[Edit tracking data]
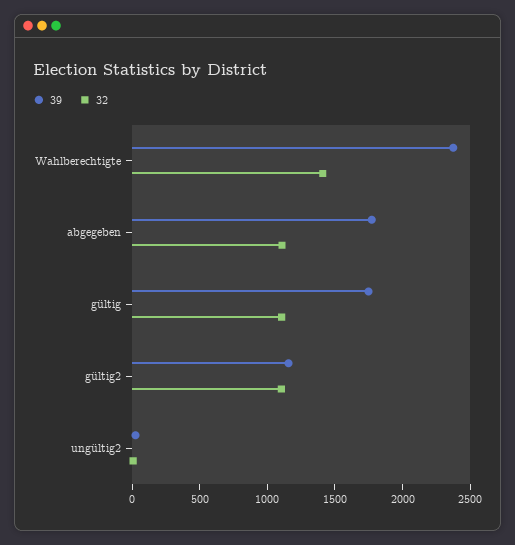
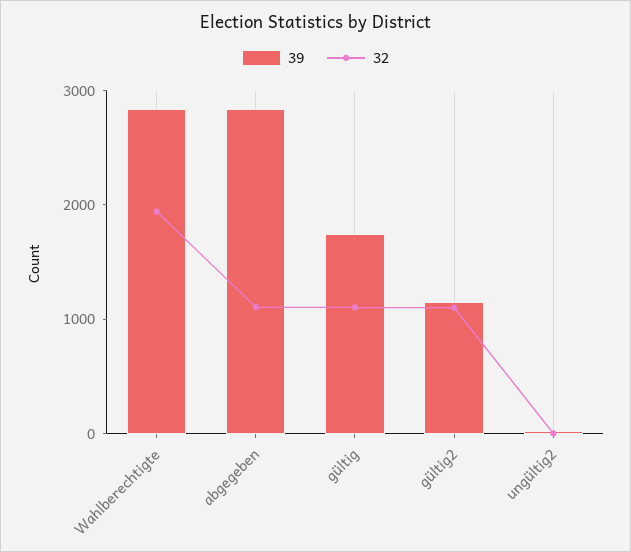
  {
    "39": {
-     "Wahlberechtigte": 2400,
+     "Wahlberechtigte": 2800,
-     "abgegeben": 1800,
+     "abgegeben": 2800,
      "gültig": 1700,
      "gültig2": 1200,
      "ungültig2": 0
    },
    "32": {
-     "Wahlberechtigte": 1400,
+     "Wahlberechtigte": 2000,
      "abgegeben": 1100,
      "gültig": 1100,
      "gültig2": 1100,
      "ungültig2": 0
    }
  }

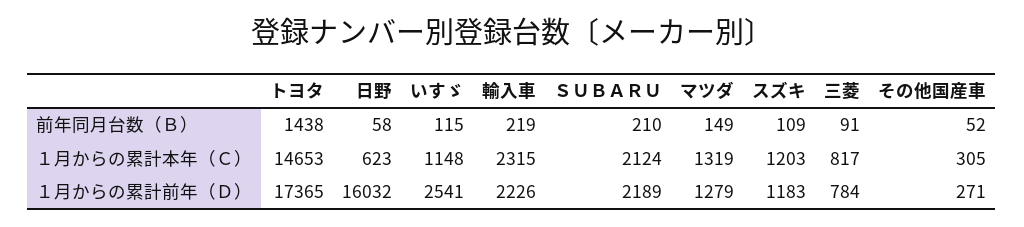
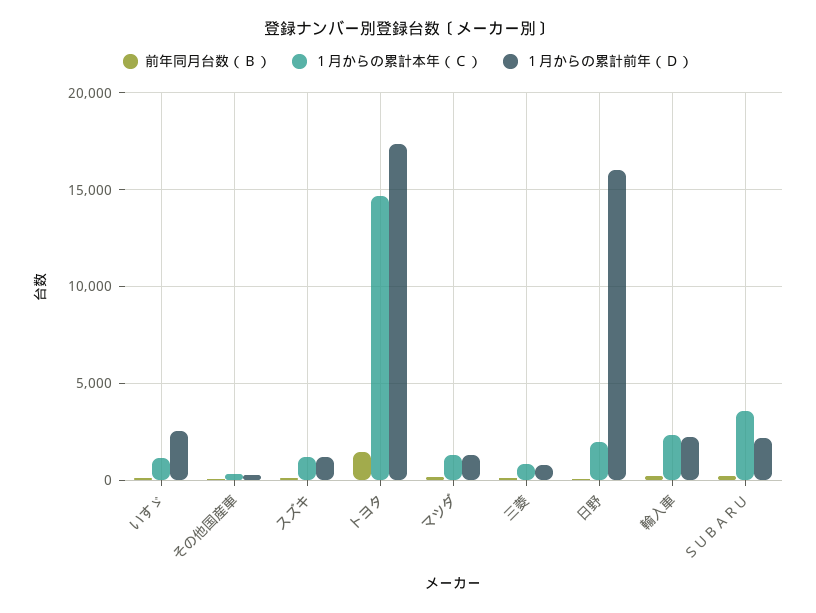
  {
    "前年同月台数（Ｂ）": {
      "トヨタ": 1438,
      "日野": 58,
      "いすゞ": 115,
      "輸入車": 219,
      "ＳＵＢＡＲＵ": 210,
      "マツダ": 149,
      "スズキ": 109,
      "三菱": 91,
      "その他国産車": 52
    },
    "１月からの累計本年（Ｃ）": {
      "トヨタ": 14653,
-     "日野": 623,
+     "日野": 2000,
      "いすゞ": 1148,
      "輸入車": 2315,
-     "ＳＵＢＡＲＵ": 2124,
+     "ＳＵＢＡＲＵ": 3500,
      "マツダ": 1319,
      "スズキ": 1203,
      "三菱": 817,
      "その他国産車": 305
    },
    "１月からの累計前年（Ｄ）": {
      "トヨタ": 17365,
      "日野": 16032,
      "いすゞ": 2541,
      "輸入車": 2226,
      "ＳＵＢＡＲＵ": 2189,
      "マツダ": 1279,
      "スズキ": 1183,
      "三菱": 784,
      "その他国産車": 271
    }
  }

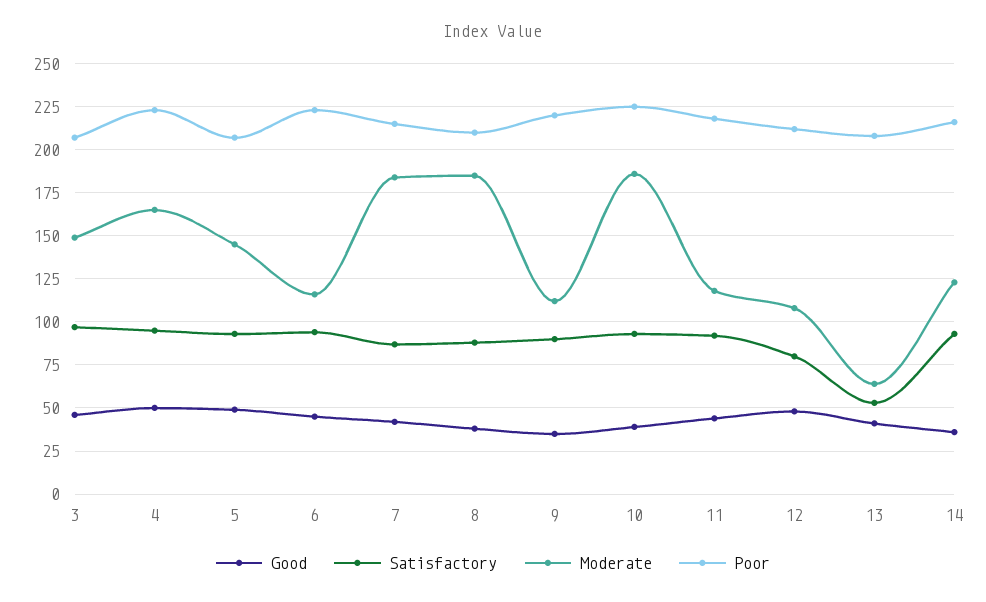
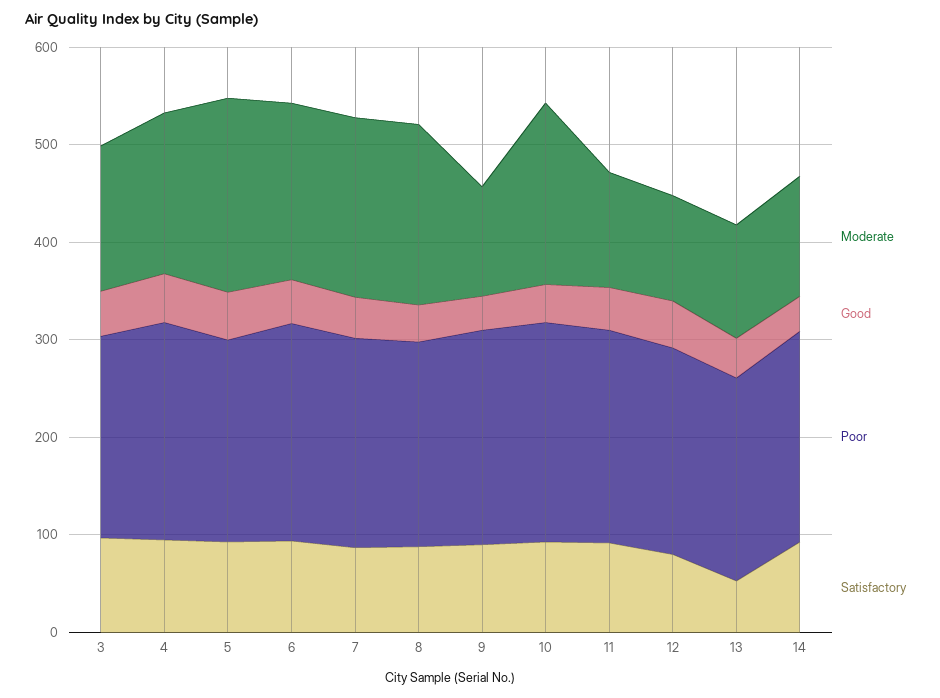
  {
    "Good": {
      "3": 45,
      "4": 50,
      "5": 50,
      "6": 45,
      "7": 40,
      "8": 40,
      "9": 35,
      "10": 40,
      "11": 45,
      "12": 50,
      "13": 40,
      "14": 35
    },
    "Satisfactory": {
      "3": 95,
      "4": 95,
      "5": 95,
      "6": 95,
      "7": 85,
      "8": 90,
      "9": 90,
      "10": 95,
      "11": 90,
      "12": 80,
      "13": 55,
      "14": 95
    },
    "Moderate": {
      "3": 150,
      "4": 165,
-     "5": 145,
+     "5": 200,
-     "6": 115,
+     "6": 180,
      "7": 185,
      "8": 185,
      "9": 110,
      "10": 185,
      "11": 120,
      "12": 110,
-     "13": 65,
+     "13": 120,
      "14": 125
    },
    "Poor": {
      "3": 205,
      "4": 225,
      "5": 205,
      "6": 225,
      "7": 215,
      "8": 210,
      "9": 220,
      "10": 225,
      "11": 220,
      "12": 210,
      "13": 210,
      "14": 215
    }
  }

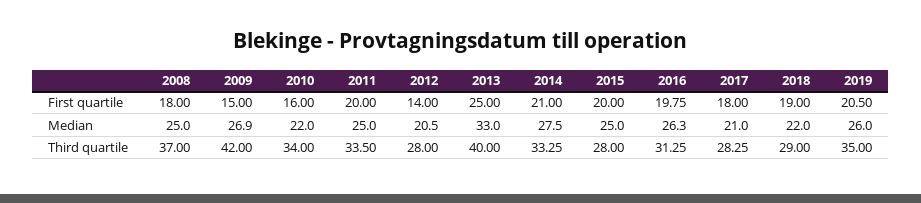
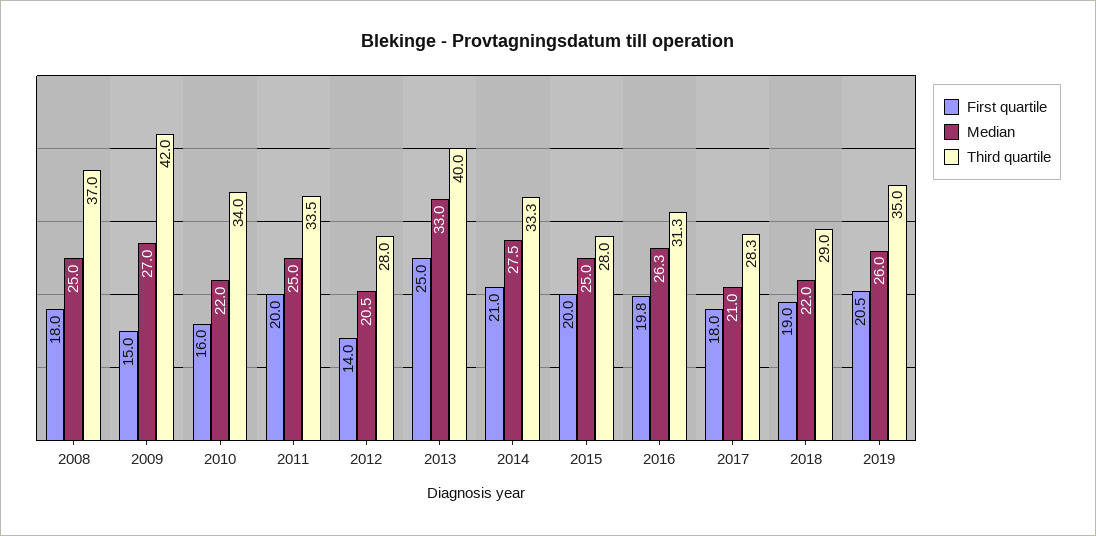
  {
    "First quartile": {
      "2008": 18,
      "2009": 15,
      "2010": 16,
      "2011": 20,
      "2012": 14,
      "2013": 25,
      "2014": 21,
      "2015": 20,
      "2016": 19.75,
      "2017": 18,
      "2018": 19,
      "2019": 20.5
    },
    "Median": {
      "2008": 25,
-     "2009": 26.9,
+     "2009": 27,
      "2010": 22,
      "2011": 25,
      "2012": 20.5,
      "2013": 33,
      "2014": 27.5,
      "2015": 25,
      "2016": 26.3,
      "2017": 21,
      "2018": 22,
      "2019": 26
    },
    "Third quartile": {
      "2008": 37,
      "2009": 42,
      "2010": 34,
      "2011": 33.5,
      "2012": 28,
      "2013": 40,
      "2014": 33.25,
      "2015": 28,
      "2016": 31.25,
      "2017": 28.25,
      "2018": 29,
      "2019": 35
    }
  }

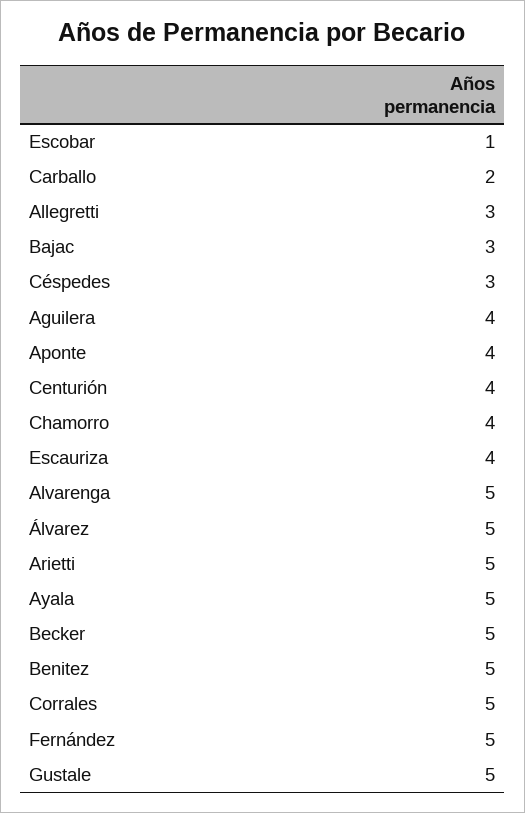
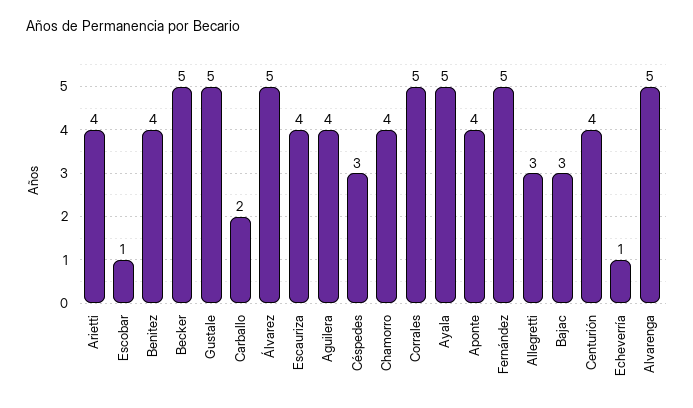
  {
    "Escobar": 1,
    "Carballo": 2,
    "Allegretti": 3,
    "Bajac": 3,
    "Céspedes": 3,
    "Aguilera": 4,
    "Aponte": 4,
    "Centurión": 4,
    "Chamorro": 4,
    "Escauriza": 4,
    "Alvarenga": 5,
    "Álvarez": 5,
-   "Arietti": 5,
+   "Arietti": 4,
    "Ayala": 5,
    "Becker": 5,
-   "Benitez": 5,
+   "Benitez": 4,
    "Corrales": 5,
    "Fernández": 5,
-   "Gustale": 5
+   "Gustale": 5,
+   "Echeverría": 1
  }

▸ GOAL OF THE EXERCISE
Each record must be repeated exactly, and no picture may be carried over.

▸ TASK RESPONSE
  {
    "39": {
-     "Wahlberechtigte": 2400,
+     "Wahlberechtigte": 2800,
-     "abgegeben": 1800,
+     "abgegeben": 2800,
      "gültig": 1700,
      "gültig2": 1200,
      "ungültig2": 0
    },
    "32": {
-     "Wahlberechtigte": 1400,
+     "Wahlberechtigte": 2000,
      "abgegeben": 1100,
      "gültig": 1100,
      "gültig2": 1100,
      "ungültig2": 0
    }
  }

  {
    "前年同月台数（Ｂ）": {
      "トヨタ": 1438,
      "日野": 58,
      "いすゞ": 115,
      "輸入車": 219,
      "ＳＵＢＡＲＵ": 210,
      "マツダ": 149,
      "スズキ": 109,
      "三菱": 91,
      "その他国産車": 52
    },
    "１月からの累計本年（Ｃ）": {
      "トヨタ": 14653,
-     "日野": 623,
+     "日野": 2000,
      "いすゞ": 1148,
      "輸入車": 2315,
-     "ＳＵＢＡＲＵ": 2124,
+     "ＳＵＢＡＲＵ": 3500,
      "マツダ": 1319,
      "スズキ": 1203,
      "三菱": 817,
      "その他国産車": 305
    },
    "１月からの累計前年（Ｄ）": {
      "トヨタ": 17365,
      "日野": 16032,
      "いすゞ": 2541,
      "輸入車": 2226,
      "ＳＵＢＡＲＵ": 2189,
      "マツダ": 1279,
      "スズキ": 1183,
      "三菱": 784,
      "その他国産車": 271
    }
  }

  {
    "Good": {
      "3": 45,
      "4": 50,
      "5": 50,
      "6": 45,
      "7": 40,
      "8": 40,
      "9": 35,
      "10": 40,
      "11": 45,
      "12": 50,
      "13": 40,
      "14": 35
    },
    "Satisfactory": {
      "3": 95,
      "4": 95,
      "5": 95,
      "6": 95,
      "7": 85,
      "8": 90,
      "9": 90,
      "10": 95,
      "11": 90,
      "12": 80,
      "13": 55,
      "14": 95
    },
    "Moderate": {
      "3": 150,
      "4": 165,
-     "5": 145,
+     "5": 200,
-     "6": 115,
+     "6": 180,
      "7": 185,
      "8": 185,
      "9": 110,
      "10": 185,
      "11": 120,
      "12": 110,
-     "13": 65,
+     "13": 120,
      "14": 125
    },
    "Poor": {
      "3": 205,
      "4": 225,
      "5": 205,
      "6": 225,
      "7": 215,
      "8": 210,
      "9": 220,
      "10": 225,
      "11": 220,
      "12": 210,
      "13": 210,
      "14": 215
    }
  }

  {
    "First quartile": {
      "2008": 18,
      "2009": 15,
      "2010": 16,
      "2011": 20,
      "2012": 14,
      "2013": 25,
      "2014": 21,
      "2015": 20,
      "2016": 19.75,
      "2017": 18,
      "2018": 19,
      "2019": 20.5
    },
    "Median": {
      "2008": 25,
-     "2009": 26.9,
+     "2009": 27,
      "2010": 22,
      "2011": 25,
      "2012": 20.5,
      "2013": 33,
      "2014": 27.5,
      "2015": 25,
      "2016": 26.3,
      "2017": 21,
      "2018": 22,
      "2019": 26
    },
    "Third quartile": {
      "2008": 37,
      "2009": 42,
      "2010": 34,
      "2011": 33.5,
      "2012": 28,
      "2013": 40,
      "2014": 33.25,
      "2015": 28,
      "2016": 31.25,
      "2017": 28.25,
      "2018": 29,
      "2019": 35
    }
  }

  {
    "Escobar": 1,
    "Carballo": 2,
    "Allegretti": 3,
    "Bajac": 3,
    "Céspedes": 3,
    "Aguilera": 4,
    "Aponte": 4,
    "Centurión": 4,
    "Chamorro": 4,
    "Escauriza": 4,
    "Alvarenga": 5,
    "Álvarez": 5,
-   "Arietti": 5,
+   "Arietti": 4,
    "Ayala": 5,
    "Becker": 5,
-   "Benitez": 5,
+   "Benitez": 4,
    "Corrales": 5,
    "Fernández": 5,
-   "Gustale": 5
+   "Gustale": 5,
+   "Echeverría": 1
  }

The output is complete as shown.